#### Data excerpts
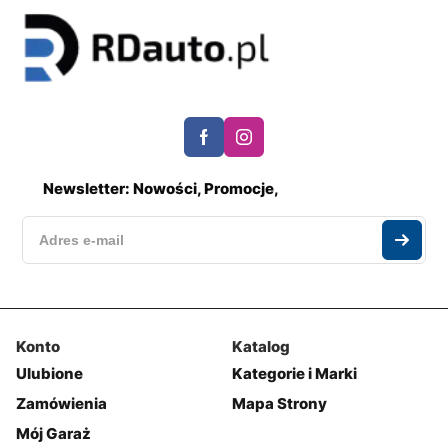
Newsletter: Nowości, Promocje,
Konto
Katalog
Ulubione
Kategorie i Marki
Zamówienia
Mapa Strony
Mój Garaż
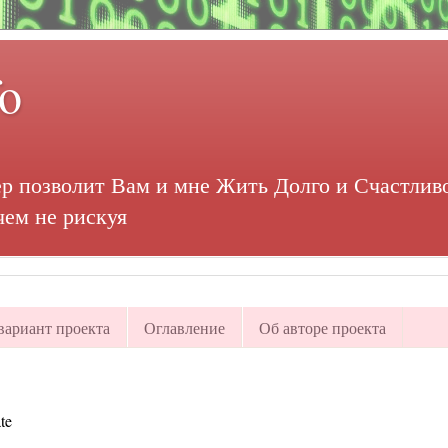
fo
р позволит Вам и мне Жить Долго и Счастливо
чем не рискуя
ариант проекта
Оглавление
Об авторе проекта
te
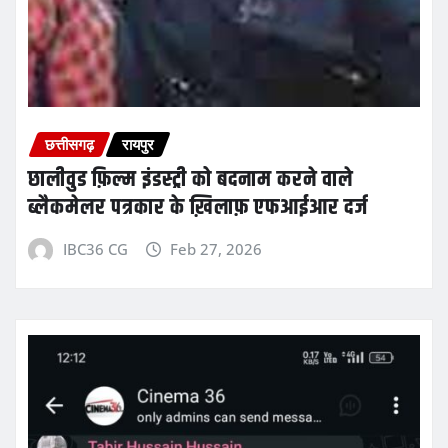
छत्तीसगढ़
रायपुर
छालीवुड फ़िल्म इंडस्ट्री को बदनाम करने वाले
ब्लैकमेलर पत्रकार के ख़िलाफ़ एफआईआर दर्ज
IBC36 CG
Feb 27, 2026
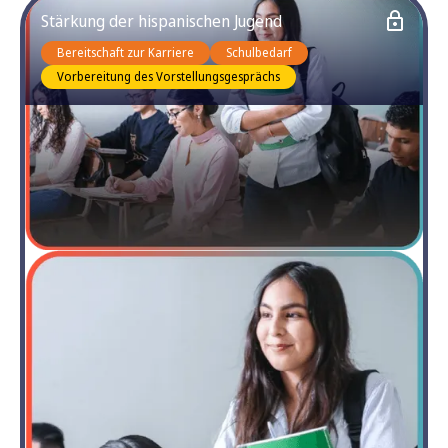
Stärkung der hispanischen Jugend
Bereitschaft zur Karriere
Schulbedarf
Vorbereitung des Vorstellungsgesprächs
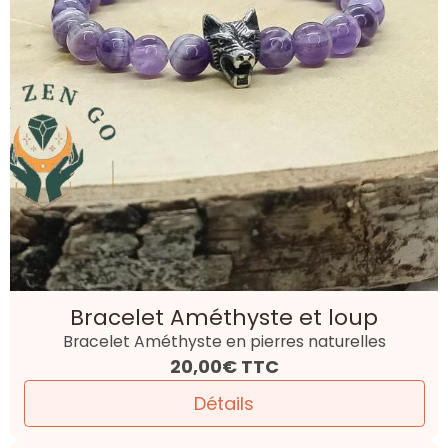
Bracelet Améthyste et loup
Bracelet Améthyste en pierres naturelles
20,00€
TTC
Détails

#### Exercise details
Copy the text from every item above word for word, without the pictures.

#### Answer area
Newsletter: Nowości, Promocje,
Konto
Katalog
Ulubione
Kategorie i Marki
Zamówienia
Mapa Strony
Mój Garaż
fo
р позволит Вам и мне Жить Долго и Счастливо
чем не рискуя
ариант проекта
Оглавление
Об авторе проекта
te
छत्तीसगढ़
रायपुर
छालीवुड फ़िल्म इंडस्ट्री को बदनाम करने वाले
ब्लैकमेलर पत्रकार के ख़िलाफ़ एफआईआर दर्ज
IBC36 CG
Feb 27, 2026
Stärkung der hispanischen Jugend
Bereitschaft zur Karriere
Schulbedarf
Vorbereitung des Vorstellungsgesprächs
Bracelet Améthyste et loup
Bracelet Améthyste en pierres naturelles
20,00€
TTC
Détails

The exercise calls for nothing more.